The police kick out the drunks and the pub closes for the night as HCE drinks what is left of his patrons’ drinks and he becomes ancient Irishman Rory O’Connor, then falls into a passed out drunken stupor. His drunken dream seems to follow the journey of Tristan and Iseult and the four men who follow them.
In Book Three Shaun, the postman and the son, delivers the letter that ALP was holding in the first book that never made it to the court. Shaun is passed out, and, when he wakes up, he is floating in a barrel down the Liffey River. The narrators who do not seem to be named are asking Shaun various questions about the letter he is delivering and the importance of it.
Shaun manages to say nothing of use about the letter but instead talks about himself and his brother Shem in the highest of regard. Shaun tips over in his barrel and rolls away where the narrators can no longer see him. Shaun turns into a character called Jaunty Juan who gives a speech to Issy’s classmates at school. Shaun constantly changes character and age throughout this book, even acting as the means for HCE’s voice to be heard via a spiritual medium.
The novel jumps to Mr. and Mrs. Porter, presumably HCE and ALP, trying to have sex quietly while their children, Jerry, Kevin, and Isobel, are down the hall. The children, presumably, are Shaun, Shem, and Issy. Jerry wakes from a nightmare with a start and Mrs. Porter leaves her intimate moment with her husband to attempt to calm him her son. When the sun comes up, and Jerry is calm, she returns to her husband and they continue having sex.
Book Four is the shortest of the novel, as it consists of only one chapter. Similar to the first chapter of Book One, Book Four is comprised of a series of vignettes that seemingly have nothing to do with the rest of the story. When dawn breaks, the dream seems to be coming to an end, and the letter is revealed in several different forms through vignettes, though the final word on the letter is given by ALP. She attempts to waken her husband, feeling that he has slept for an awful long time. She delivers a lengthy monologue, recalling a walk that she and HCE took together at one time. She then changes character, turning in the Liffey River and floating away into the distance as soon as dawn officially breaks.
The last sentence of the novel combines with the first sentence to make the complete statement, “A way a lone a last a loved a long the riverrun, past Eve and Adam's, from swerve of shore to bend of bay, brings us by a commodius vicus of recirculation back to Howth Castle and Environs.”
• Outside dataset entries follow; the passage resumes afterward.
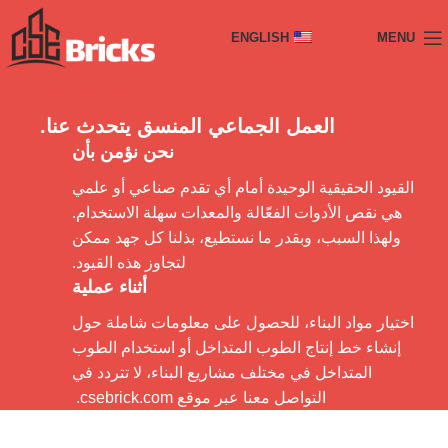
ENGLISH
MENU
SOME WORDS ABOUT US
العمل الجماعي المنسق يتحدث عنا.
نحن نؤمن بأن
القيود الحقيقية الوحيدة أمام أي تقدم صناعي أو علمي
هي نقص الأدوات الفعّالة والمعدات سهلة الاستخدام.
ولهذا السبب، وبقدر ما نستطيع، بذلنا كل جهد ممكن
لتجاوز هذه القيود.
أثناء عملية
اختيار مواد البناء، للحصول على معلومات شاملة حول
إنشاء خط إنتاج الطوب المتداخل أو استخدام الطوب
المتداخل في مختلف مشاريع البناء، لا تتردد في
التواصل معنا عبر موقع csebrick.com.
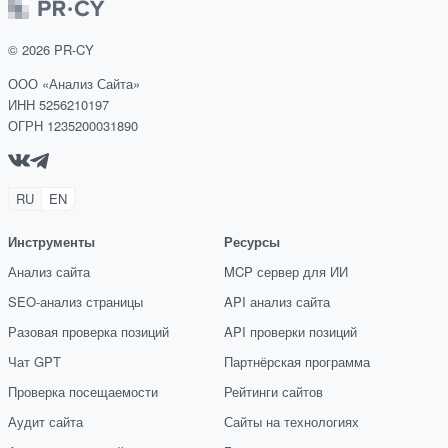
©
2026
PR-CY
ООО «Анализ Сайта»
ИНН 5256210197
ОГРН 1235200031890
RU
EN
Инструменты
Ресурсы
Анализ сайта
MCP сервер для ИИ
SEO-анализ страницы
API анализ сайта
Разовая проверка позиций
API проверки позиций
Чат GPT
Партнёрская программа
Проверка посещаемости
Рейтинги сайтов
Аудит сайта
Сайты на технологиях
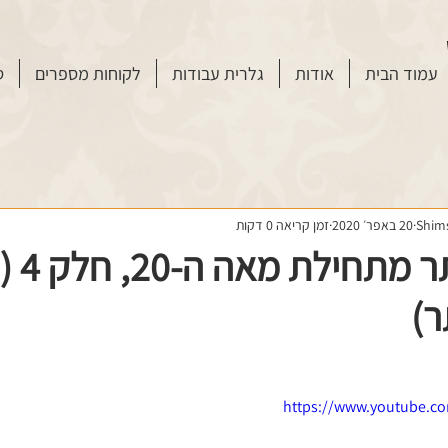
עמוד הבית
אודות
גלרית עבודות
לקוחות מספרים
ס
Shim
20 באפר׳ 2020
זמן קריאה 0 דקות
שיפוץ פס
ר)
https://www.youtube.c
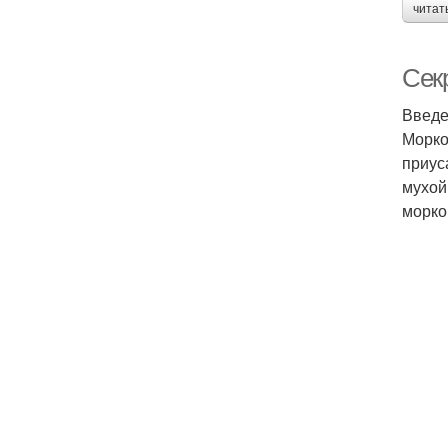
читат
Сек
Введ
Морко
приус
мухой
морко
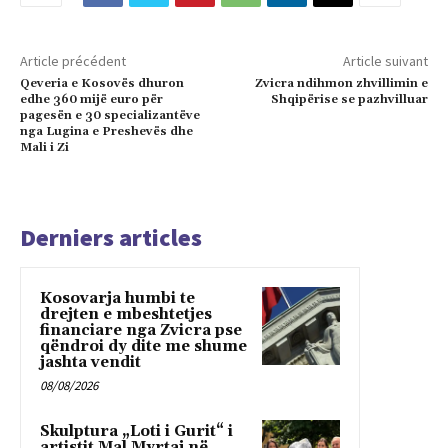
Article précédent
Article suivant
Qeveria e Kosovës dhuron
Zvicra ndihmon zhvillimin e
edhe 360 mijë euro për
Shqipërise se pazhvilluar
pagesën e 30 specializantëve
nga Lugina e Preshevës dhe
Mali i Zi
Derniers articles
Kosovarja humbi te
drejten e mbeshtetjes
financiare nga Zvicra pse
qëndroi dy dite me shume
jashta vendit
08/08/2026
Skulptura „Loti i Gurit“ i
artistit Mal Myrtaj në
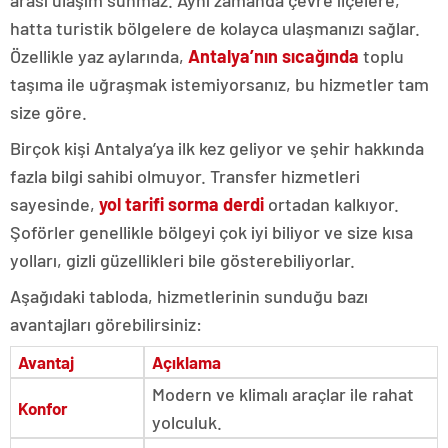
hatta turistik bölgelere de kolayca ulaşmanızı sağlar.
Özellikle yaz aylarında,
Antalya’nın sıcağında
toplu
taşıma ile uğraşmak istemiyorsanız, bu hizmetler tam
size göre.
Birçok kişi Antalya’ya ilk kez geliyor ve şehir hakkında
fazla bilgi sahibi olmuyor. Transfer hizmetleri
sayesinde,
yol tarifi sorma derdi
ortadan kalkıyor.
Şoförler genellikle bölgeyi çok iyi biliyor ve size kısa
yolları, gizli güzellikleri bile gösterebiliyorlar.
Aşağıdaki tabloda, hizmetlerinin sunduğu bazı
avantajları görebilirsiniz:
Avantaj
Açıklama
Modern ve klimalı araçlar ile rahat
Konfor
yolculuk.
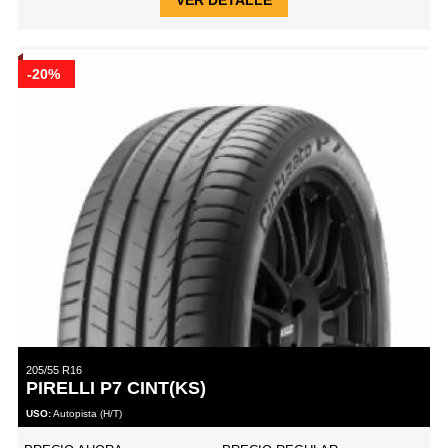
-20%
205/55 R16
PIRELLI P7 CINT(KS)
USO:
Autopista (H/T)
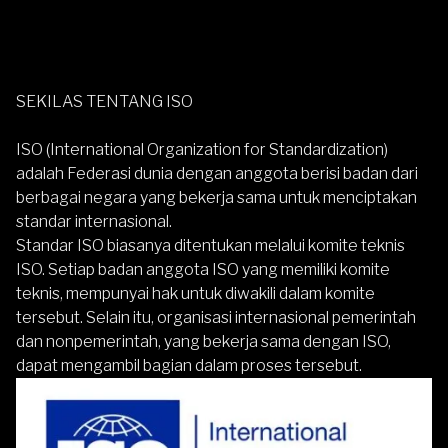
SEKILAS TENTANG ISO
ISO (International Organization for Standardization)
adalah Federasi dunia dengan anggota berisi badan dari
berbagai negara yang bekerja sama untuk menciptakan
standar internasional.
Standar ISO biasanya ditentukan melalui komite teknis
ISO. Setiap badan anggota ISO yang memiliki komite
teknis, mempunyai hak untuk diwakili dalam komite
tersebut. Selain itu, organisasi internasional pemerintah
dan nonpemerintah, yang bekerja sama dengan ISO,
dapat mengambil bagian dalam proses tersebut.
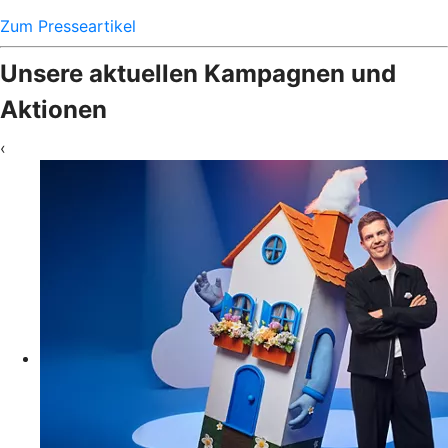
Zum Presseartikel
Unsere aktuellen Kampagnen und
Aktionen
‹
Though many people have guessed at the exact plot line of the novel, convinced that there must be one hidden beneath the surface somewhere, most people believe that the novel was not meant to follow a plot.
Joyce seems to have written the novel to represent a dream-state. When the brain is in a dreamlike state it switches ideas, personas, and venues quickly, as if a movie with no script, as seems to be the case for “Finnegans Wake”. Many critics have attempted to decipher the novel, but there is no solid breakdown, only inference from an educated mind.
Many people believe that Joyce himself has no idea what the purpose of “Finnegans Wake” was, other than a work of comedic masterpiece, as he wrote it over such a lengthy amount of time and pieced it together from random notes he wrote whenever he felt the tinge of a creative spark. The novel is seemingly the idea for many different novels all put together into one fantastical and mind-boggling dream.